Most of the time these companies refrained from going to the London based arbitrators and foreign courts to get their payments released. A few times they did go and the matters were settled before the arbitrator announced the decision. In some cases the government moved to local courts against fines imposed by foreign courts that are against the agreements it signed with power producers.
This default on sovereign guarantee is one of the main hurdles in investment in Pakistan. Investors are wary of coming to Pakistan where even the state does not honor its guarantees. The IPPs are expecting empathy from Asad Umer, who was the chief of Engro Group, when its state-of-the-art $1 billion fertiliser plant was denied gas despite a written government commitment granted before the plant was commissioned. Engro Fertilizer incurred huge losses because of this default by the government. The IPPs are also in the similar situation.
The previous PML-N government cleared the entire dues of power sector immediately after assuming power. These over-dues have now reached very high and are stated to be over Rs600 billion.
The verified, audited and undisputed overdue portion of these 21 IPPs, which are approximately 50 percent of the total power producers within the industry, is approximately Rs248 billion as of July 15, 2018 --in respect of 21 members of the Independent Power Producers Association (IPPA).
It looks surprising that though the payments of all the IPPS have been withheld but these 21 IPPs are in deeper trouble than those that were established in 1992. The over-dues against older (1992 power policy) IPPs are almost double than those 21 IPPs established under 2002 power policy. The reason is simple. The government is bound to provide fuel (the main power generation input) to older IPPs. This is managed through Pakistan State Oil (PSO) and gas distribution companies. When the government does not pay to these IPPs they subsequently withhold the payments to the PSO or gas companies. However, these public sector companies go on supplying fuel and generate huge payables. Thus circular debt is created.

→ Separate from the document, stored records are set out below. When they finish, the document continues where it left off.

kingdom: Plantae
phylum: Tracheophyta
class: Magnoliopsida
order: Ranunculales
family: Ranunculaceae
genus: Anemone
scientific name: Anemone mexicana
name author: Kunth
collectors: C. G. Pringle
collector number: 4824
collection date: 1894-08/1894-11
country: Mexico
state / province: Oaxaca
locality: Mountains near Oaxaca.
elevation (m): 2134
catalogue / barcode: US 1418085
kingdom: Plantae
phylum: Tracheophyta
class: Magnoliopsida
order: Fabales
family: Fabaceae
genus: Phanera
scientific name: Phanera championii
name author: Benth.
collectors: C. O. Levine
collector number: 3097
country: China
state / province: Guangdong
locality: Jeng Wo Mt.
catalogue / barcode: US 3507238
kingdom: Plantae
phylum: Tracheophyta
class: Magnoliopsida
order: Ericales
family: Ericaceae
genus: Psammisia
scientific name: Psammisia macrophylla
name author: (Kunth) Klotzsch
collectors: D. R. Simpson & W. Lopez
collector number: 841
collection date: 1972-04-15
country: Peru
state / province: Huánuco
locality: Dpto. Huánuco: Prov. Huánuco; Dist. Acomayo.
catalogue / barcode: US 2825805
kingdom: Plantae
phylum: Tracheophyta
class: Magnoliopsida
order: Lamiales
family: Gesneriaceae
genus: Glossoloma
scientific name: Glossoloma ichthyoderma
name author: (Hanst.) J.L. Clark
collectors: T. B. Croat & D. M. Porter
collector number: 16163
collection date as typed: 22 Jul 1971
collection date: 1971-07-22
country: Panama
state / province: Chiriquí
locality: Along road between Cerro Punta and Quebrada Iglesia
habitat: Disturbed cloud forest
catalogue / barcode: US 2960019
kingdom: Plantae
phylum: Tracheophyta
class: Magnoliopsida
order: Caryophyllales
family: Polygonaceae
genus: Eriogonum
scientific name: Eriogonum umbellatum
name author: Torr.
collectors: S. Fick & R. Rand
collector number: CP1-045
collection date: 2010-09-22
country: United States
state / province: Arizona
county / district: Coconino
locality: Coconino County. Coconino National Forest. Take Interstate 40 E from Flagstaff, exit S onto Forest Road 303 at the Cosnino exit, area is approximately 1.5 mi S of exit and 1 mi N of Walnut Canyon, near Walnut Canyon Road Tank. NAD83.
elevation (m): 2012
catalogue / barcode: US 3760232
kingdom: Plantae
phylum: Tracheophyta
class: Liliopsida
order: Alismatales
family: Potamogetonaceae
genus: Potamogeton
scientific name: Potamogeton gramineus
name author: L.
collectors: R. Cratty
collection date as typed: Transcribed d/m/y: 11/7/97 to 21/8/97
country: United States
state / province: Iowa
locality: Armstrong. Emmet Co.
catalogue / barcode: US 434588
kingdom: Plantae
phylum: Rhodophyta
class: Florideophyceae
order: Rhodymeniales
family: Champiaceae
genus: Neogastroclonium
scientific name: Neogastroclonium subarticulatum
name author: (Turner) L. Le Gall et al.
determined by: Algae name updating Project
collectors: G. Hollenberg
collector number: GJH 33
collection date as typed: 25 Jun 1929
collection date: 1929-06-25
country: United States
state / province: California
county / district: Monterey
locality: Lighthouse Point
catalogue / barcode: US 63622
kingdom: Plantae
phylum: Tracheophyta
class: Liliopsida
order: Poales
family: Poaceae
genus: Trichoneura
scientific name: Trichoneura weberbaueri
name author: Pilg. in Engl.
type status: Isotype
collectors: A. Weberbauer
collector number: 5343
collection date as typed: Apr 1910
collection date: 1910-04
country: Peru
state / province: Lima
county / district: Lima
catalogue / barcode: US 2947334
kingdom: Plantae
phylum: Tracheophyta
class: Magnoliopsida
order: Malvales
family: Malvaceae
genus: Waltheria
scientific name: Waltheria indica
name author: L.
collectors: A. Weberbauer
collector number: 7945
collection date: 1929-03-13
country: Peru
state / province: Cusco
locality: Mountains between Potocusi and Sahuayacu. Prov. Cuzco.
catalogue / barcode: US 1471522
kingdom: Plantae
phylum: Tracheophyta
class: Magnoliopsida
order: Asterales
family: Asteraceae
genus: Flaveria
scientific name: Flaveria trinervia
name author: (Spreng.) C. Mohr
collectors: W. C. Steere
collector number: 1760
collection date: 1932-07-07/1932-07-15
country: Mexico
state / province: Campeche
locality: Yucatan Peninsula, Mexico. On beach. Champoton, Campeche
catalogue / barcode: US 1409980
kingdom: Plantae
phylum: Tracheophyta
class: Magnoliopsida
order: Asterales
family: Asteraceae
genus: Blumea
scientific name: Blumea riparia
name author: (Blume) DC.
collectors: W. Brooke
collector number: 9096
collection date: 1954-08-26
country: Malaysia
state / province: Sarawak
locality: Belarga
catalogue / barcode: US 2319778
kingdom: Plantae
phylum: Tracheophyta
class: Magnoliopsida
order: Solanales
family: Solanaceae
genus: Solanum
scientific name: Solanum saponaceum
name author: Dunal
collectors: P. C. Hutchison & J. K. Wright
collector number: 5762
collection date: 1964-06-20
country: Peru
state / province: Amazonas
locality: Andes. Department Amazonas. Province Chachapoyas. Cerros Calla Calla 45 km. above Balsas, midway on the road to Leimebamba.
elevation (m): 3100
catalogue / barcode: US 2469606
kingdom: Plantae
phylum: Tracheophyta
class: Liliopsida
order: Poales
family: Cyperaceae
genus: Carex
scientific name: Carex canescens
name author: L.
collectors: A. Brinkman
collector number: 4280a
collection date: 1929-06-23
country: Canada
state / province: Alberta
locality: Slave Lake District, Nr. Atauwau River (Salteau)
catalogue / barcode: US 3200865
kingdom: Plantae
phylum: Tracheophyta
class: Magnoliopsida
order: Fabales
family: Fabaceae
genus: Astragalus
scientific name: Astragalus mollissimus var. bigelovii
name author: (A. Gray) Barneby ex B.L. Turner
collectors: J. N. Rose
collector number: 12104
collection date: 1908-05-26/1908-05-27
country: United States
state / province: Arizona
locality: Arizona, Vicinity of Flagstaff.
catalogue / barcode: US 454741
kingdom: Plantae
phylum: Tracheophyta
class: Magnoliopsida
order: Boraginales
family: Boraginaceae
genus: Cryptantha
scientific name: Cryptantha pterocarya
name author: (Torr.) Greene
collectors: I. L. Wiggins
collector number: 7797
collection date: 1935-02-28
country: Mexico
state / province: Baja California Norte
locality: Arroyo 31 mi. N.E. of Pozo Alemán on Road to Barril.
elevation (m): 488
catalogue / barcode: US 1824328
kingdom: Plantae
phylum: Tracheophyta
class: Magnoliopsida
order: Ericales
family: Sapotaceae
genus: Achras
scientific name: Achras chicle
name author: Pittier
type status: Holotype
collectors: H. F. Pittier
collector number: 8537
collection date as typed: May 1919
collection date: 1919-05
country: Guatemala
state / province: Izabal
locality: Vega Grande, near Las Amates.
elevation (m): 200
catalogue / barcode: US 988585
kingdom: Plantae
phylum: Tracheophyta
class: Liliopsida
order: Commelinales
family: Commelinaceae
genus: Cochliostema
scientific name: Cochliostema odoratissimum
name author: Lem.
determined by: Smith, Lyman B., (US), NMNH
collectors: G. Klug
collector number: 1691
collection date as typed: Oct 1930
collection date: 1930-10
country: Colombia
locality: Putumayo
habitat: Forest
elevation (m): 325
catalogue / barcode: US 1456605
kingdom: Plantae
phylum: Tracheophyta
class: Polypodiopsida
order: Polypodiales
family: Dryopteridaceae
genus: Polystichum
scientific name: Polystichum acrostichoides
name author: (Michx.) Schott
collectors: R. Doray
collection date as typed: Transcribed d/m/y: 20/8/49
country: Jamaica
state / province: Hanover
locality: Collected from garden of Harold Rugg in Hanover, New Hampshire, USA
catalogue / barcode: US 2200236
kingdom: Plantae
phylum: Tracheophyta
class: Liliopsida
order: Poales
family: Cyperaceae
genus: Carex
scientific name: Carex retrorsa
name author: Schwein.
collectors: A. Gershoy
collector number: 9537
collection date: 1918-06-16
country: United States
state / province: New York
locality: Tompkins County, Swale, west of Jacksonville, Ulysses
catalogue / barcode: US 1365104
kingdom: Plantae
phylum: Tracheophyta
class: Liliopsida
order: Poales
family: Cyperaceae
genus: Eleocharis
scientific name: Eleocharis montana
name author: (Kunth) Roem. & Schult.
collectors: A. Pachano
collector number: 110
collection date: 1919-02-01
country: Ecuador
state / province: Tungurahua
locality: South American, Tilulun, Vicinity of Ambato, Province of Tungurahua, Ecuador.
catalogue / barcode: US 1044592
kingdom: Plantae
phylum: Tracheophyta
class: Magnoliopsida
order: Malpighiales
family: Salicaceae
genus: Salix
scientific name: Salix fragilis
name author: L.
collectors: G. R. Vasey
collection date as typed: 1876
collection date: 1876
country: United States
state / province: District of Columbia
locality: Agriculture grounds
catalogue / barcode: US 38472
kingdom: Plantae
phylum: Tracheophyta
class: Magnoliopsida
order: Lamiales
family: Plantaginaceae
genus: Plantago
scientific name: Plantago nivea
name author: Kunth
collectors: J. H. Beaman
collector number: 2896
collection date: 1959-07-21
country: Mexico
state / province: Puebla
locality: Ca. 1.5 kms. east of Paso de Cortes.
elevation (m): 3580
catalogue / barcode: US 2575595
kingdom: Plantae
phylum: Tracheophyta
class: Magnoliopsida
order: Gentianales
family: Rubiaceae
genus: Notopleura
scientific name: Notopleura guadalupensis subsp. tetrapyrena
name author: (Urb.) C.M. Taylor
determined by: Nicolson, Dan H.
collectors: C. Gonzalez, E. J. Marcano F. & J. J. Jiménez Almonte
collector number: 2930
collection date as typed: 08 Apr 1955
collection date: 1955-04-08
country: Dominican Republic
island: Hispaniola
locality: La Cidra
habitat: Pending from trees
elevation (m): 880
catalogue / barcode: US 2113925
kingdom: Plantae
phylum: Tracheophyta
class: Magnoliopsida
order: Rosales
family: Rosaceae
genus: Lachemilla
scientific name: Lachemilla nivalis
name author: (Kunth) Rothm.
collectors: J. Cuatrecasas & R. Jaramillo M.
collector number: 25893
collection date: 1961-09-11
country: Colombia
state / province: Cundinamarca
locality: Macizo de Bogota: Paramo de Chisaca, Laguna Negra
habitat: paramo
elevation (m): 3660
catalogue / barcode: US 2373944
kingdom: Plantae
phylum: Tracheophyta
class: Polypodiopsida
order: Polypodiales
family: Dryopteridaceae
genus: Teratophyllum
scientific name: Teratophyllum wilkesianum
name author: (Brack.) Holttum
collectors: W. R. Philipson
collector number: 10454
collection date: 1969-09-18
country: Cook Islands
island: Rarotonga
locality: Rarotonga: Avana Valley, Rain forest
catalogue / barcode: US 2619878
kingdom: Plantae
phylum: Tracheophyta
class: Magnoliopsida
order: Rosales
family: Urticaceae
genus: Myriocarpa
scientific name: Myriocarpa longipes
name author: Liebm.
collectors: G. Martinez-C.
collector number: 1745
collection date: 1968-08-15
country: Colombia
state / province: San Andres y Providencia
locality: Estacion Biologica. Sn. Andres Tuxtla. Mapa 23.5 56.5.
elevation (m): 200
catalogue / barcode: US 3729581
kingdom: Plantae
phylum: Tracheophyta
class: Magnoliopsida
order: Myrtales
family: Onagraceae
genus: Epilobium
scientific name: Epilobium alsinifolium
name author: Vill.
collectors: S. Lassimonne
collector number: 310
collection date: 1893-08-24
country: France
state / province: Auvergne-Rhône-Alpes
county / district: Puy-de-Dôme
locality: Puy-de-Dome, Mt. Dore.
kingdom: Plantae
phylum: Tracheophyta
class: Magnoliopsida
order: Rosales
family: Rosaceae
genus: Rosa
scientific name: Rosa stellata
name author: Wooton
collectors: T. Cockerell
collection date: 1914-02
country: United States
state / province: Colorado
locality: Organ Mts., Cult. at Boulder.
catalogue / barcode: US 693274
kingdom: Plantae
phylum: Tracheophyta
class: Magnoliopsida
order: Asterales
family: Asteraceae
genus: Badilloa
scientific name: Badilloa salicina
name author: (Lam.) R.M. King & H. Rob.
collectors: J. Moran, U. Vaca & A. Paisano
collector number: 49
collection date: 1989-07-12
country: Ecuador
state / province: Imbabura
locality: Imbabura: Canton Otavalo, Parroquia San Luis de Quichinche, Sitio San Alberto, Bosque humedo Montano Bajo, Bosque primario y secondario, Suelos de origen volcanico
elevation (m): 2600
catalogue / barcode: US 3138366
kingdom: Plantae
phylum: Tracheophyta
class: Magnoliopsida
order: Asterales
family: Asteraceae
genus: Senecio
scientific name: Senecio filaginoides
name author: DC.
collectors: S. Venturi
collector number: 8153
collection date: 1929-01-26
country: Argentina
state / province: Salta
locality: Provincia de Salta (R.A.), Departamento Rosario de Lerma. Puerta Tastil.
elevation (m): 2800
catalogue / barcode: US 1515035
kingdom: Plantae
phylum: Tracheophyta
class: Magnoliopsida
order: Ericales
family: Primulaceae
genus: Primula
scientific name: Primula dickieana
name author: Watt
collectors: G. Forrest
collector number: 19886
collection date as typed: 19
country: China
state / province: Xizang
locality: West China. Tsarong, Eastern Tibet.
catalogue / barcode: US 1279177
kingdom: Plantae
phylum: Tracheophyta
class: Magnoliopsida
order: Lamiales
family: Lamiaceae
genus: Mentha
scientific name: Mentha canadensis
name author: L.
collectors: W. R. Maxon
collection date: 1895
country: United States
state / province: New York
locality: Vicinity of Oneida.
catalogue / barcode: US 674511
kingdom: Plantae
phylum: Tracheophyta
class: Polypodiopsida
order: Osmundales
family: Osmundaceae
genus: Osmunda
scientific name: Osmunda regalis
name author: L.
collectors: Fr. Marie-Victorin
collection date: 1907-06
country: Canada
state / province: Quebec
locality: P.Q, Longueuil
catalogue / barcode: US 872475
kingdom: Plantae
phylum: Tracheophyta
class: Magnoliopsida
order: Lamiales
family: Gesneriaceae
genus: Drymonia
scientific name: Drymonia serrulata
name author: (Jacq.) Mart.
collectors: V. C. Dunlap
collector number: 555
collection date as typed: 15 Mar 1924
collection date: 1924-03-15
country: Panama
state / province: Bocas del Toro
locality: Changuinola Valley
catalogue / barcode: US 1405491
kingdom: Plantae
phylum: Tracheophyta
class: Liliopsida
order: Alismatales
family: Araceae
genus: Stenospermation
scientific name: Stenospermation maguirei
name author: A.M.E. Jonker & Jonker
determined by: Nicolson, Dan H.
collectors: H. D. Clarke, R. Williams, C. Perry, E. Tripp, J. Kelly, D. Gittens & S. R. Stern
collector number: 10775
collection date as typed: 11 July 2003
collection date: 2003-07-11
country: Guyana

The apportionment of input general sales tax (GST) is another issue that relates to wrongly declaring of fixed capacity payment as exempt supply resultantly apportionment of input tax case is pending in superior court. Although IPPs are cost neutral and power purchaser has to repay to the IPP any of the change of tax consequence. Resultantly the consumers will bear the further load in the shape of cost hike.
Also, the IPPs are expecting the resolution of an old dispute regarding the withheld amounts by the NTDC. It is to be noted that in 2017 the London Court of International Arbitration ruled in favour of the IPPs and awarded Rs14 billion in respect of the NTDC’s unduly withholding payments to nine IPPs in 2011-2013.